In the Mediterranean, navigators no doubt learned visible landmarks that were given names, like the “Antelope’s Nose” mentioned by Uni.62 There are no known Bronze Age parallels, however, to the periploi that were used in Classical times.63 This may be attributable in part to a lack of general literacy in the nonalphabetic scripts in use at that time. Theoretically at least, this should not have been a problem for an Ugaritic navigator using that city’s alphabetic script. The diptych found on the Uluburun shipwreck raises the possibility that at least one person on board that vessel may have been literate.64 I am not aware of any Bronze Age nautical charts.

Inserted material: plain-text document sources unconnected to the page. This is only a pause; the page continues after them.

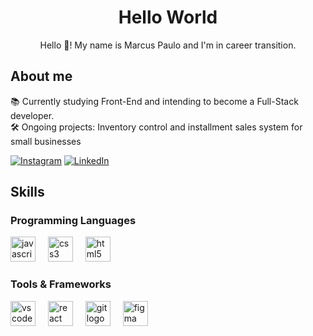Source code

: <h1 align="center">Hello World</h1>


<p align="center">Hello 👋! My name is Marcus Paulo and I'm in career transition.</p>


<h2 align="left">About me</h2>


<p align="left">📚 Currently studying Front-End and intending to become a Full-Stack developer.<br>🛠️ Ongoing projects: Inventory control and installment sales system for small businesses</p>

[![Instagram](https://img.shields.io/badge/Instagram-E4405F?style=for-the-badge&logo=instagram&logoColor=white)](https://www.instagram.com/marcuspaulo.95/)
[![LinkedIn](https://img.shields.io/badge/LinkedIn-0077B5?style=for-the-badge&logo=linkedin&logoColor=white)](https://www.linkedin.com/in/marcus-paulo-caetano-b561a62b7/)


<h2 align="left">Skills</h2>

<!-- Skills: Programming Languages -->
<h3 align="left">Programming Languages</h3>
<div align="left">
  <img src="https://cdn.jsdelivr.net/gh/devicons/devicon/icons/javascript/javascript-original.svg" height="40" alt="javascript logo"  />
  <img width="12" />
  <img src="https://cdn.jsdelivr.net/gh/devicons/devicon/icons/css3/css3-original.svg" height="40" alt="css3 logo"  />
  <img width="12" />
  <img src="https://cdn.jsdelivr.net/gh/devicons/devicon/icons/html5/html5-original.svg" height="40" alt="html5 logo"  />
</div>

<!-- Skills: Tools & Frameworks -->
<h3 align="left">Tools & Frameworks</h3>
<div align="left">
  <img src="https://cdn.jsdelivr.net/gh/devicons/devicon/icons/vscode/vscode-original.svg" height="40" alt="vscode logo"  />
  <img width="12" />
  <img src="https://cdn.jsdelivr.net/gh/devicons/devicon/icons/react/react-original.svg" height="40" alt="react logo"  />
  <img width="12" />
  <img src="https://cdn.jsdelivr.net/gh/devicons/devicon/icons/git/git-original.svg" height="40" alt="git logo"  />
  <img width="12" />
  <img src="https://cdn.jsdelivr.net/gh/devicons/devicon/icons/figma/figma-original.svg" height="40" alt="figma logo"  />
</div>

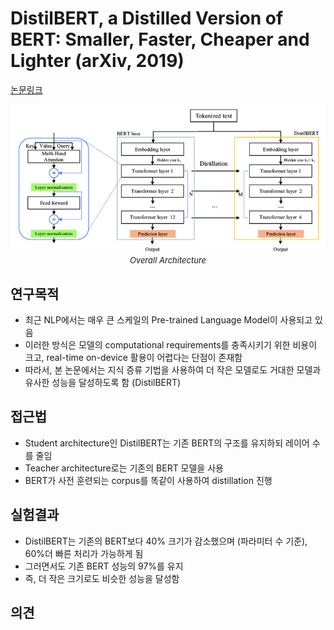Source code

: # DistilBERT, a Distilled Version of BERT: Smaller, Faster, Cheaper and Lighter (arXiv, 2019)

[논문링크](https://arxiv.org/abs/1910.01108)

<p align="center">
    <img width="600" alt='fig1' src="./img/16_05_01.png?raw=true"></br>
    <em><font size=2>Overall Architecture</font></em>
</p>

## 연구목적
- 최근 NLP에서는 매우 큰 스케일의 Pre-trained Language Model이 사용되고 있음
- 이러한 방식은 모델의 computational requirements를 충족시키기 위한 비용이 크고, real-time on-device 활용이 어렵다는 단점이 존재함
- 따라서, 본 논문에서는 지식 증류 기법을 사용하여 더 작은 모델로도 거대한 모델과 유사한 성능을 달성하도록 함 (DistilBERT)


## 접근법
- Student architecture인 DistilBERT는 기존 BERT의 구조를 유지하되 레이어 수를 줄임
- Teacher architecture로는 기존의 BERT 모델을 사용
- BERT가 사전 훈련되는 corpus를 똑같이 사용하여 distillation 진행

## 실험결과
- DistilBERT는 기존의 BERT보다 40% 크기가 감소했으며 (파라미터 수 기준), 60%더 빠른 처리가 가능하게 됨
- 그러면서도 기존 BERT 성능의 97%를 유지
- 즉, 더 작은 크기로도 비슷한 성능을 달성함

## 의견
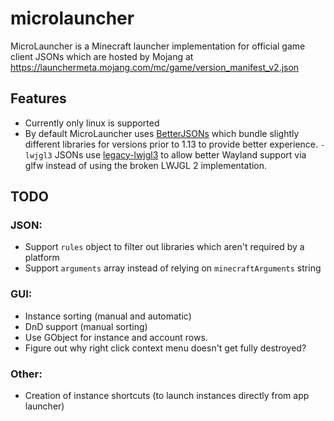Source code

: # microlauncher

MicroLauncher is a Minecraft launcher implementation for official game client JSONs which are hosted by Mojang at https://launchermeta.mojang.com/mc/game/version_manifest_v2.json

## Features
- Currently only linux is supported
- By default MicroLauncher uses [BetterJSONs](https://github.com/MCPHackers/BetterJSONs) which bundle slightly different libraries for versions prior to 1.13 to provide better experience. `-lwjgl3` JSONs use [legacy-lwjgl3](https://github.com/MCPHackers/legacy-lwjgl3) to allow better Wayland support via glfw instead of using the broken LWJGL 2 implementation.

## TODO

### JSON: 
- Support `rules` object to filter out libraries which aren't required by a platform
- Support `arguments` array instead of relying on `minecraftArguments` string

### GUI:
- Instance sorting (manual and automatic)
- DnD support (manual sorting)
- Use GObject for instance and account rows.
- Figure out why right click context menu doesn't get fully destroyed?

### Other: 
- Creation of instance shortcuts (to launch instances directly from app launcher)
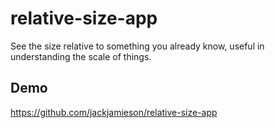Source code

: relative-size-app
=================

See the size relative to something you already know, useful in understanding the scale of things.

## Demo
https://github.com/jackjamieson/relative-size-app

Other navigational systems depended on the sun. The points where the sun rises and sets fluctuate considerably with the seasons, however. Fixed points were needed, and these could only be supplied by the stars. The original Mediterranean wind rose may have been based on a sidereal compass. Since Mediterranean seafaring was largely in sight of land, however, the need for this may not have arisen.
Stellar Navigation
The later Greeks are said to have learned stellar navigation from the Phoenicians. The Greek poet Aratus (ca. 315–240 B.C.) notes that the Phoenicians used the Ursa minor (Little Bear) constellation, which contains Polaris (the Pole star) for navigation.65 Clearly, Aratus had only a hazy concept of stellar navigation, for noninstrumental stellar navigation must be based on the knowledge of many stars, as has been demonstrated by D. Lewis.66 If stellar navigation existed in the Mediterranean Bronze Age, it was probably not unlike that practiced in Oceania.67
Weather Lore
Bronze Age seafarers must have developed their own weather lore: to quote the Shipwrecked Sailor, “They could foretell a stormwind before it came and a downpour before it happened.”68 Both the Psalmist and Ezekiel seem to consider the east wind the most dangerous.69 Presumably, it was also an east wind that wrecked Wenamun’s ship on Alashia’s shore.70 Josephus describes gale-force winds called the “Black Norther” that destroyed the Jewish rebel fleet at Jaffa in A.D. 67.71 Elsewhere, he notes the destructive southwest wind.72
Perhaps the best-known ancient weather lore appears in the New Testament. When asked to perform a miracle, Jesus—who must have had considerable experience sailing on the Sea of Galilee—answers: “When it is evening, you say, ‘It will be fair weather; for the sky is red,’ And in the morning, ‘It will be stormy today, for the sky is red and threatening.’ You know how to interpret the appearance of the sky, but you cannot interpret the signs of the times.”73
Here Jesus is referring to the well-known sailor’s rhyme:
Red sky in the morning,
Sailors take warning.
Red sky at night,
Sailors delight.
This weather lore has meteorological wisdom. The weather flow in the northern horse latitudes is generally westerly. A red sunset indicates that the next day’s weather in the west is dust-laden and, therefore, dry.
Land and Sea Breezes
Land and sea breezes were essential for coastal sailing, particularly with a boom-footed square sail. Wenamun twice refers to the time of his ships’ departure from harbor: he left Tyre for Byblos “at crack of dawn,” and the ship on which he was to sail back to Egypt from Byblos was to leave at night.74 This timing may have resulted from a desire to utilize land breezes, which follow the cooling of the land after sunset. These winds are normally of low velocity and are restricted to the immediate coastline, but for a ship using a square rig, land breezes would have been invaluable in allowing the craft to clear the coast to catch the offshore winds.
* * *
There is ample evidence for Late Bronze Age sea routes in the eastern Mediterranean. The mariners may have had a developed navigational system that left virtually no archaeological trace. The seafaring capabilities of the Late Bronze Age would seem to support this conclusion, although, with the data presently at our disposal, it cannot be proven.